Painful blood tests may be over after scientists develop a new tool to measure hemoglobin – using a smartphone.
The breakthrough new method uses pictures of a person’s eyelids to assess hemoglobin levels in their blood.
Being able to perform one of the most common clinical laboratory tests without drawing blood can help reduce the need for in-person clinic visits, making it easier to remotely monitor critical patients and improve care in countries with limited access to testing laboratories.
Purdue University study leader Professor Young Kim said, “Our new mobile health approach paves the way for testing bedside or remote blood hemoglobin levels to detect anemia, acute kidney injury and bleeding, or to assess blood conditions such as sickle cell anemia.
“The Covid-19 pandemic has increased awareness of the need for comprehensive mobile health and telemedicine services.”
Professor Kim and colleagues from the University of Indianapolis, Vanderbilt University School of Medicine in the US and Moi University School of Medicine in Kenya used software to transform a smartphone camera into a hyperspectral imager that reliably measures hemoglobin levels – a measure of the oxygen transport blood capacity – without the need for hardware adjustments or accessories.
A pilot clinical trial with volunteers at Moi University Teaching and Referral Hospital found that the prediction errors for the smartphone technique were within 5 to 10% of those measured with clinical laboratory blood.
Professor Kim said, “This new technology can be very helpful in detecting anemia, which is characterized by low hemoglobin levels in the blood.
“This is a major public health problem in developing countries, but it can also be caused by cancer and cancer treatments.”

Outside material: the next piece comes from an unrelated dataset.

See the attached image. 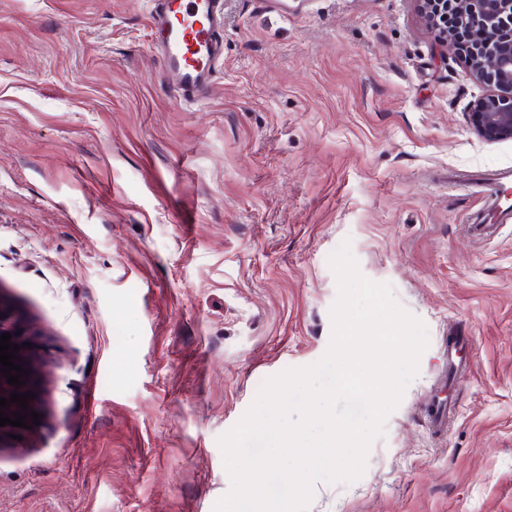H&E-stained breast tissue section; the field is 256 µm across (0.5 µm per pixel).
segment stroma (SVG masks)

Spectroscopic analysis is regularly used to measure hemoglobin levels because it has a clear light absorption spectrum or fingerprint in the visible wavelength range. However, this type of analysis usually requires bulky and expensive optical components.
The researchers created a mobile health version of this analysis using an approach known as super spectral resolution spectroscopy.
This technique uses software to virtually convert photos taken with low-resolution systems, such as a smartphone camera, into high-resolution digital spectral signals.
They chose the inner eyelid as a sensor location because it is easily accessible and relatively uniformly red, nor is it affected by skin color.
To take the measurement, the patient pulls the inner eyelid down to expose the small blood vessels underneath. A healthcare professional then uses the smartphone app developed by the researchers to take pictures of the eyelids.
A spectral super-resolution algorithm is applied to extract the detailed spectral information from the camera images and then another algorithm quantifies the hemoglobin level by detecting its unique spectral characteristics.
After tests with more than 150 volunteers, the results showed that the mobile health test could provide measurements comparable to traditional blood tests.
Professor Kim added, “Our work demonstrates that data-driven and data-centric light-based research can offer new ways to minimize hardware complexity and facilitate mobile health.
“Combining the built-in sensors available in today’s smartphones with data-centric approaches can accelerate the pace of innovation and research translation in this field.”